Memorial site expansion

Today was several birthdays: L. Frank Baum would've been 139; I meant to try to get in touch with Sally C., but forgot, and I don't know if I have current contact info for her anyway; and today would've been Alex W.'s 36th birthday.

I decided last night that it was about time I went through some of Alex's papers and added some more stuff to the memorial website. He sent me a bunch of floppy disks with files on them, and asked me to be, more or less, his literary executor; I wasn't really up to the job at the time, especially after I went through his hard drive later and got a couple hundred megabytes worth of additional files that he may or may not have intended to delete.

So the size of the task has been daunting, and then there's been the not-wanting-to-think-about-it factor. But it was time to get moving on it.

I finally realized that I could make the task more manageable by imposing some order on it. DEVONthink continues to be a tremendous boon: having software that's specifically designed for taking notes seems to help me think in terms of taking notes. So I wrote down some guiding principles, and started a catalog to list all of Alex's files and take notes on their contents and whether I want to post them. And started a list of identities and who they belonged to.
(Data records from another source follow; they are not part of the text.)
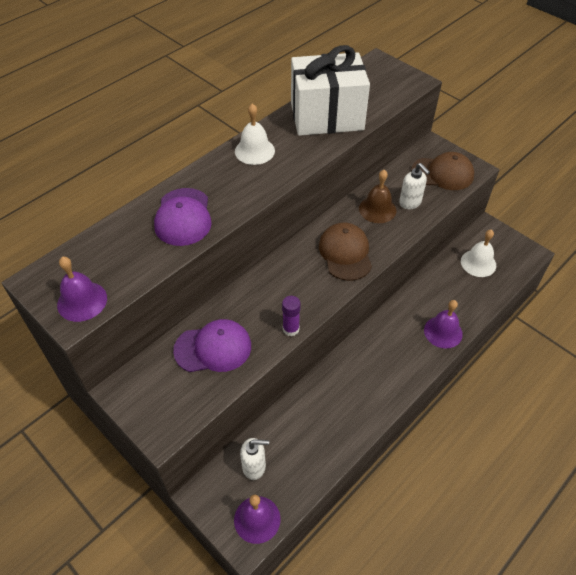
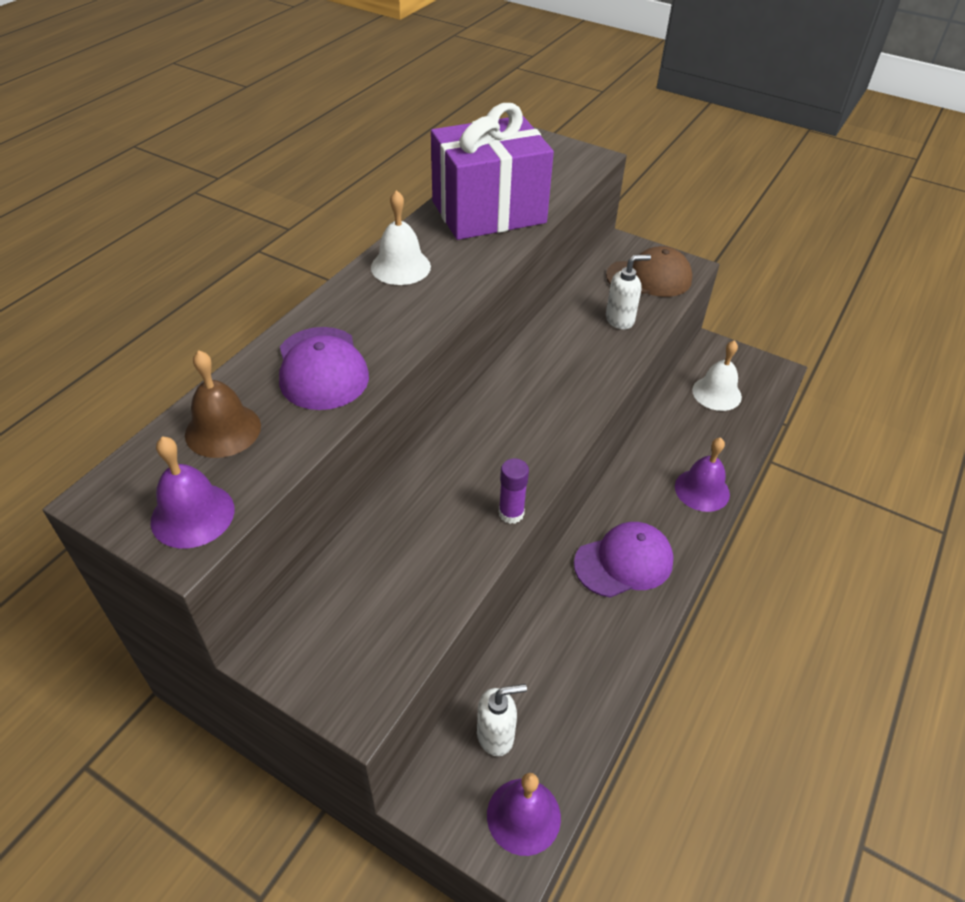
camera: 15 degrees left, 5 degrees down
purple cap [173,319,251,372] -> purple cap moved to [574,522,674,598]
white gift [291,45,370,136] -> purple gift [431,103,554,240]
brown cap [319,223,372,281] -> none
brown bell [359,170,396,223] -> brown bell moved to [185,350,261,458]
white soap dispenser [399,163,430,209] -> white soap dispenser turned 60 degrees counterclockwise [606,255,651,329]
Alex was really into issues of identity, multiple identities, online identity and the disguising thereof, roleplaying, and so on. He had several distinct personas and character names he used in a variety of online roleplaying games; a bunch of his files are transcripts of chat sessions. Sometimes it's not clear which of the characters in the chat are Alex, if any. Everyone involved is using names they made up for the context, so doing web searches for them isn't very effective. I sometimes wonder if I should try to track down some of the people he was clearly close to online and let them know what happened to him; I know that word was spread in at least one of his online communities, but probably not all of them.
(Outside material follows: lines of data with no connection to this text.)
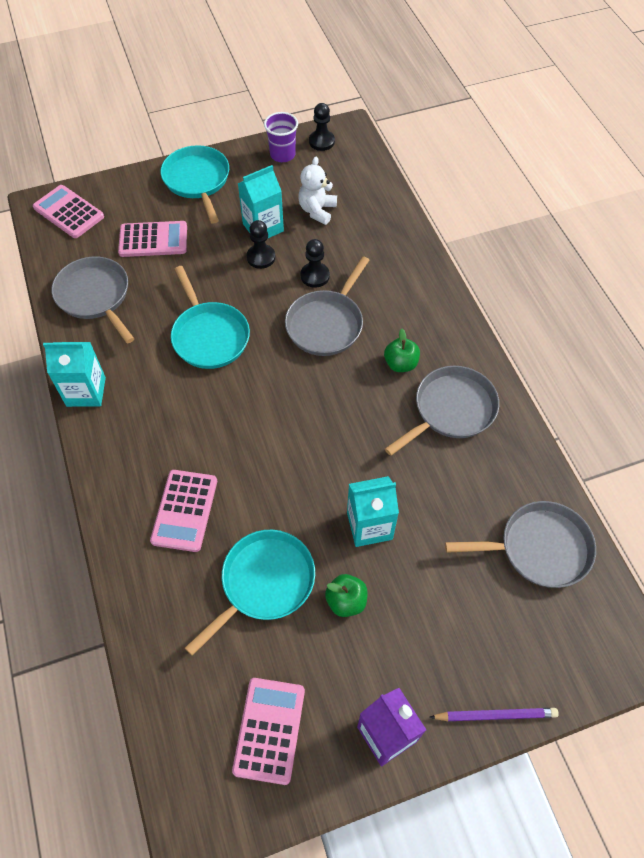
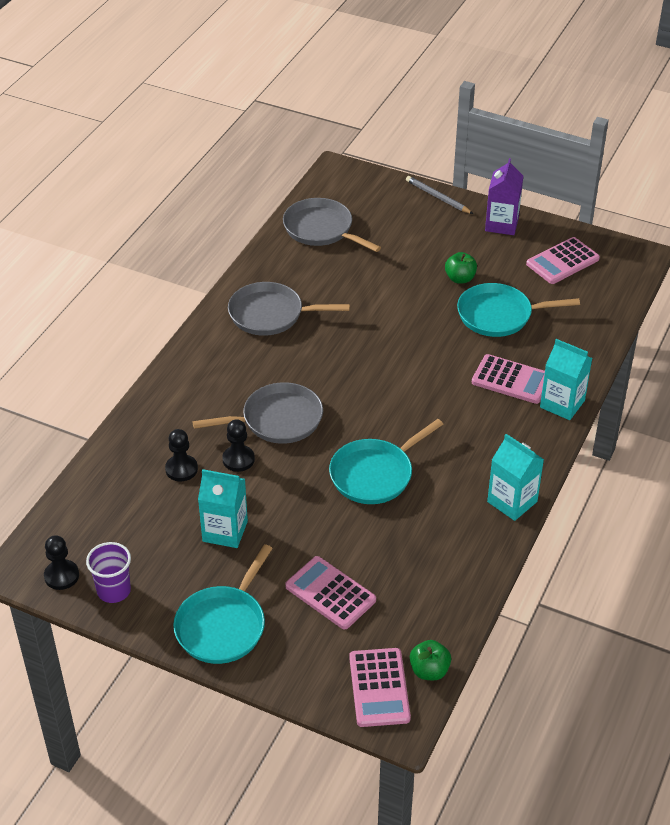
camera: 135 degrees left, 15 degrees down
grey pan [52,257,134,343] -> none
pink calculator [150,470,217,552] -> pink calculator turned 60 degrees clockwise [472,354,545,404]
turquoise pan [171,266,250,369] -> turquoise pan turned 150 degrees counterclockwise [329,419,443,504]
black pawn [246,220,275,269] -> black pawn moved to [165,429,198,481]
white teddy bear [298,157,337,225] -> none
turquoise carton [347,476,399,547] -> turquoise carton moved to [540,339,592,420]
green apple [384,329,420,372] -> green apple moved to [410,640,451,680]
purple pencil [429,708,559,721] -> grey pencil [406,176,473,214]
A lot of the files are not things I can post; in fact, I shouldn't even be reading some of them. Some of the chat/roleplaying transcripts involve sexual situations; some are just emotionally intimate. (I try to stop reading at the point where it becomes clear that someone else's secrets, other than Alex's, are being revealed.) There are a couple of very personal letters that talk about Alex's own personal issues; those, too, are things I'm not going to post, though I'm still not sure what balance to strike in terms of what to say and what not to.
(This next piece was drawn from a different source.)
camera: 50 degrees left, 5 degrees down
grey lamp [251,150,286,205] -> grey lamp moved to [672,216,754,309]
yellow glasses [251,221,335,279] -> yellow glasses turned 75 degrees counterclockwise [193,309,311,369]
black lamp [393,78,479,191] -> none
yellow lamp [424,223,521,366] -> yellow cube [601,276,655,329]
For example, I think Alex was kind of conflicted about how out to be; he posted some pages about being bi, but he hid them deep in his site. In person, in his last year or so, he had a very flamboyantly gay public persona; I had different impressions at different times about whether he was or wasn't interested in women at all. One of the things he was distressed about toward the end, certainly, was his inability to find a partner. He once told me about going to a gay bar in the UK and feeling somewhat unwelcome. (IIrc, they looked at his long hair and silk shirt and said, "Do you know what kind of place this is?") But as he indirectly notes on that about-me page ("I don't think I'm 'purely' anything"), it would be a mistake to define Alex solely in terms of his sexuality, so I don't want to emphasize that stuff too much.

Anyway, it's been interesting last night and today, going through these files in a slightly more organized fashion than I've managed before. I've added some stuff to the memorial page, including a couple of photos (if any of you have more photos of Alex, I'd love to get copies), lyrics to a song Alex wrote, some more roleplaying notes, and a link to the Weirich Graduate Prize given by the Composition and Cultural Rhetoric program at Syracuse University, which I discovered while Googling today; I'm not sure I knew about that prize before.

Dunno how much more I'll get done this weekend or anytime soon. But at least it's a start.

I still miss you, Alex. Someday I hope to be able to tell more of your story in a more coherent way.